The second book is a national bestseller, "Ida B," by Katherine Hannigan. It is written from the perspective of a 9 year old girl who's mother has cancer. (It does not tell what type of cancer.) Ida must go through a lot of changes in her life while they are dealing with her mom's cancer. It has a happy ending. I am going to read this aloud to both girls together. Molly, 9, enjoys when I read chapter books to her, and Riley always sneaks in to listen too.

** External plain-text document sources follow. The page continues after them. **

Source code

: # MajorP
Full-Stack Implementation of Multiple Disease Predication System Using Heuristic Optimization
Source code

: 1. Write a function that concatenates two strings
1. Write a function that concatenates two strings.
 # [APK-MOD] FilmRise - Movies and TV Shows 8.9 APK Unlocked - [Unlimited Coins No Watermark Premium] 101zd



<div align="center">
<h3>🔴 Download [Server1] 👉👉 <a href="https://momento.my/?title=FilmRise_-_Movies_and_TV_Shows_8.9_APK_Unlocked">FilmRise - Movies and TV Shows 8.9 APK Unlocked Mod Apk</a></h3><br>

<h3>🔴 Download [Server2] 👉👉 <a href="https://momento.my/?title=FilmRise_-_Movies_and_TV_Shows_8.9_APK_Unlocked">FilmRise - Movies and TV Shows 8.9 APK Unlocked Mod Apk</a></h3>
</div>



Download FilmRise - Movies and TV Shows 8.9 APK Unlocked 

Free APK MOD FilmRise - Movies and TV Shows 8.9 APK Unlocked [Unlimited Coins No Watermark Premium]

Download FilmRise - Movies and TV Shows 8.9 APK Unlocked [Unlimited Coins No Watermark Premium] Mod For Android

The last book is for Justin and me, "Raising An Emotionally Healthy Child When A Parent Is Sick." The little that I have read has been helpful. As I have written several times, my biggest concern during this cancer ordeal is how it is affecting the girls. This is why the two situations last week were such a tremendous blow to me. I know the girls are strong, and put on a good front, but they are children. I think that often people forget that children are children. At least, my children are still children, and don't pretend to be older or wiser beyond their years. (Also, I refuse to let them get too big for their britches.)
The caring woman gave me two journals with a matching pen for the girls to write down their thoughts. Molly has gone to town in her book, filling several pages. I am curious to see what she has written, assuming she gives me permission to read it. She also gave me a little booklet written for teens on dealing with their parent's cancer. I didn't read it, but I saw Riley going through it.
At the resouce center I picked up some pamphlets on a variety of topics: chemotherapy, mastectomy surgery, biopsy surgery, etc...real page-turners!
It is through generous donations that resources centers like this exist. Thank you everyone who donated to make it possible!
Happy Anniversary Mor & Smurf, aka Mom & Dad - 53 blissful years! - 7 Children (7 bachelor degrees, 4 masters, 1 Ph.D), 11 Grandchildren, and 1 Great Grandchild in the oven!